[erlang-questions] FOP (was: Re: Trace-Driven Development)

Ulf Wiger ulf@REDACTED
Fri Jun 8 17:38:38 CEST 2012


On 8 Jun 2012, at 17:05, Michael Turner wrote:

> So if you say, with very little experience editing and managing wikis,
> "they can't do X", there's a very good chance you're wrong.

…sure, as with everything. And indeed I explicitly said "I won't
say that it *can't* be done with wikis, …"

As it happens, I do have experience editing and managing wikis,
and while I was perfectly able to view the history of individual pages,
and could also bring up an older revision of a particular page, I found
the lack of *baseline support* a distinct disadvantage for some uses.
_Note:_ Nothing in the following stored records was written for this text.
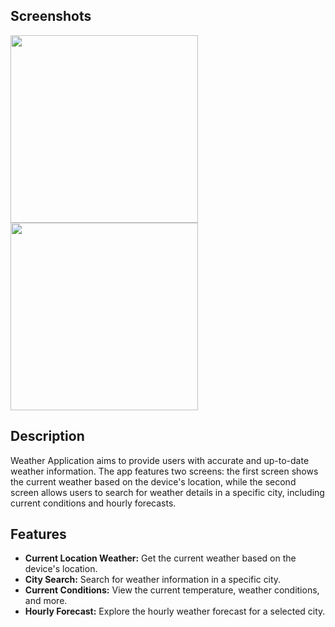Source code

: ## **Screenshots**
<img src="https://i.imgur.com/jR6lhrD.png" width="300"> <img src="https://i.imgur.com/zJNlmc9.png" width="300"> 

## Description

Weather Application aims to provide users with accurate and up-to-date weather information. The app features two screens: the first screen shows the current weather based on the device's location, while the second screen allows users to search for weather details in a specific city, including current conditions and hourly forecasts.

## Features

- **Current Location Weather:** Get the current weather based on the device's location.
- **City Search:** Search for weather information in a specific city.
- **Current Conditions:** View the current temperature, weather conditions, and more.
- **Hourly Forecast:** Explore the hourly weather forecast for a selected city.
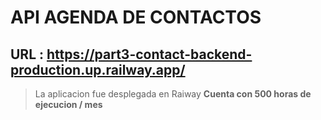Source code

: # API AGENDA DE CONTACTOS
## URL : https://part3-contact-backend-production.up.railway.app/

> La aplicacion fue desplegada en Raiway 
>  __Cuenta con 500 horas de ejecucion / mes__
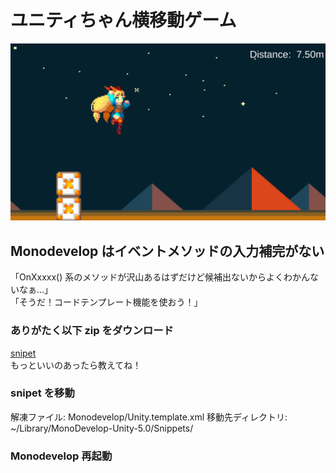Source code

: # ユニティちゃん横移動ゲーム

![ゲームシーン](https://github.com/caorol/GoForwardUnityChan/blob/master/gamescene.png)

## Monodevelop はイベントメソッドの入力補完がない
「OnXxxxx() 系のメソッドが沢山あるはずだけど候補出ないからよくわかんないなぁ…」  
「そうだ！コードテンプレート機能を使おう！」

### ありがたく以下 zip をダウンロード
[snipet](https://github.com/anchan828/unity-snippets)  
もっといいのあったら教えてね！

### snipet を移動
解凍ファイル: Monodevelop/Unity.template.xml
移動先ディレクトリ: ~/Library/MonoDevelop-Unity-5.0/Snippets/

### Monodevelop 再起動
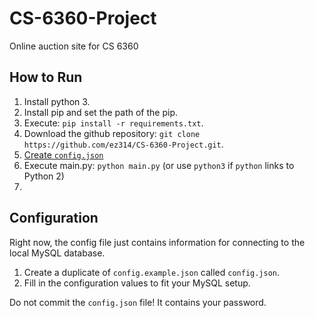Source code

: # CS-6360-Project
Online auction site for CS 6360

## How to Run
1. Install python 3.
2. Install pip and set the path of the pip. 
3. Execute: `pip install -r requirements.txt`. 
4. Download the github repository: `git clone https://github.com/ez314/CS-6360-Project.git`. 
5. [Create `config.json`](#configuration)
6. Execute main.py: `python main.py` (or use `python3` if `python` links to Python 2)
7. 

## Configuration
Right now, the config file just contains information for connecting to the local MySQL database. 

1. Create a duplicate of `config.example.json` called `config.json`.  
2. Fill in the configuration values to fit your MySQL setup.

Do not commit the `config.json` file! It contains your password.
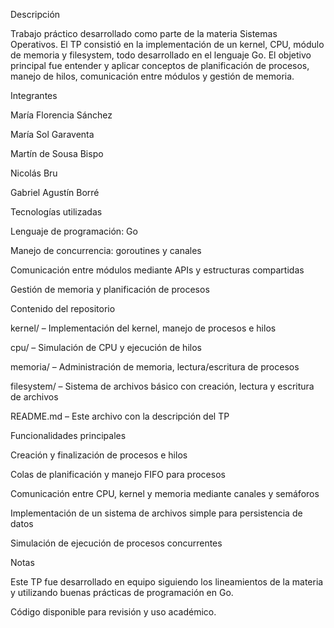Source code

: Descripción

Trabajo práctico desarrollado como parte de la materia Sistemas Operativos. El TP consistió en la implementación de un kernel, CPU, módulo de memoria y filesystem, todo desarrollado en el lenguaje Go. El objetivo principal fue entender y aplicar conceptos de planificación de procesos, manejo de hilos, comunicación entre módulos y gestión de memoria.

Integrantes

María Florencia Sánchez

María Sol Garaventa

Martín de Sousa Bispo 

Nicolás Bru

Gabriel Agustín Borré



Tecnologías utilizadas

Lenguaje de programación: Go

Manejo de concurrencia: goroutines y canales

Comunicación entre módulos mediante APIs y estructuras compartidas

Gestión de memoria y planificación de procesos

Contenido del repositorio

kernel/ – Implementación del kernel, manejo de procesos e hilos

cpu/ – Simulación de CPU y ejecución de hilos

memoria/ – Administración de memoria, lectura/escritura de procesos

filesystem/ – Sistema de archivos básico con creación, lectura y escritura de archivos

README.md – Este archivo con la descripción del TP

Funcionalidades principales

Creación y finalización de procesos e hilos

Colas de planificación y manejo FIFO para procesos

Comunicación entre CPU, kernel y memoria mediante canales y semáforos

Implementación de un sistema de archivos simple para persistencia de datos

Simulación de ejecución de procesos concurrentes

Notas

Este TP fue desarrollado en equipo siguiendo los lineamientos de la materia y utilizando buenas prácticas de programación en Go.

Código disponible para revisión y uso académico.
For example, when we were doing iterative development, and using
wiki pages to reflect the architecture, usage and installation 
instructions, as well as the state of the project, the wikis usually
ended up reflecting only the most recent state - anything else was
simply too hard. We could reflect milestones across modules in
the code and in the issue tracker, but the wiki pages kept floating
on top. That's sometimes fine, but in the case of OTP, I personally
want to be able to browse around in a consistent set of pages for 
the particular release I'm using.

The wiki used in that particular case was Redmine's wiki.
I have experienced use of other wikis, e.g. MediaWiki, in
past development projects. They were great for keeping up
with peripheral stuff - how to set up test environments, useful
tricks, etc. I think OTP could use the wiki on github more.

The reason why I brought up the github wiki was that it obviously
should be able to do this, since the underlying storage is a git
repository, and github offers the ability to browse a tagged 
version of source code repositories. If they did the same for the
wiki, I'd have my baseline support.

(I document my own code with edown, which lets github render
edoc generated as markdown. It has the advantage that I can
browse documentation online that's consistent with the code
in the same view - not at all revolutionary, of course, but still
convenient.)

There used to be a wiki for Erlang: Trapexit. It is currently down.
Some people found it extremely useful, and others didn't. Some,
who would have been able to correct mistakes and add useful
insight, didn't want to create an account, log in and do the edits,
so we had to contact them, ask for their opinion, and try to relate
their knowledge on the wiki and forums. Others abused the 
service and had to be locked out.

ESL has said that they are working on a new community site.
Hopefully, we will all get to see it soon.

BR,
Ulf W

Ulf Wiger, Co-founder & Developer Advocate, Feuerlabs Inc.